[[ MATERIAL SHOWN open ]]
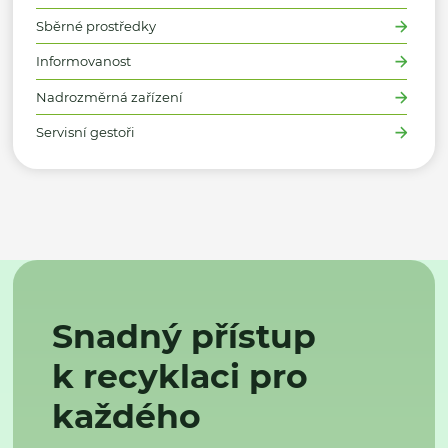
Sběrné prostředky
Informovanost
Nadrozměrná zařízení
Servisní gestoři
Snadný přístup
k recyklaci pro
každého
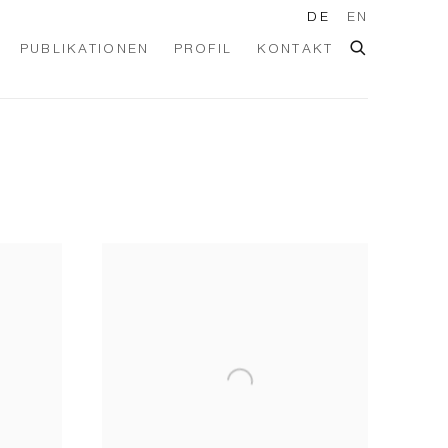
DE
EN
PUBLIKATIONEN
PROFIL
KONTAKT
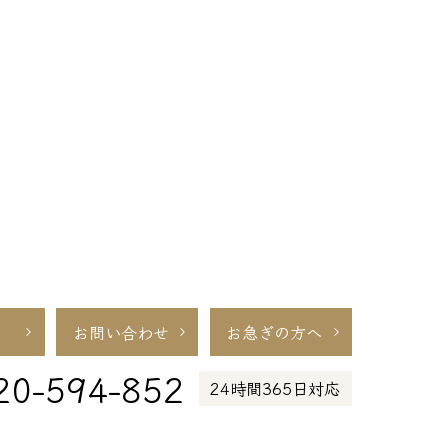
お問い合わせ
お急ぎの方へ
20-594-852
24時間365日対応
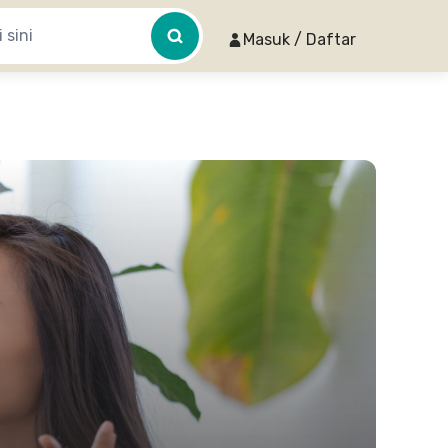
Masuk / Daftar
[[ MATERIAL SHOWN closed ]]
● TASK
Set down exactly the lines between the line containing "k recyklaci pro" and the end of the records above, both ends included; pictures stay out.

● WRITTEN SOLUTION
k recyklaci pro
každého
DE
EN
PUBLIKATIONEN
PROFIL
KONTAKT
お問い合わせ
お急ぎの方へ
20-594-852
24時間365日対応
Masuk / Daftar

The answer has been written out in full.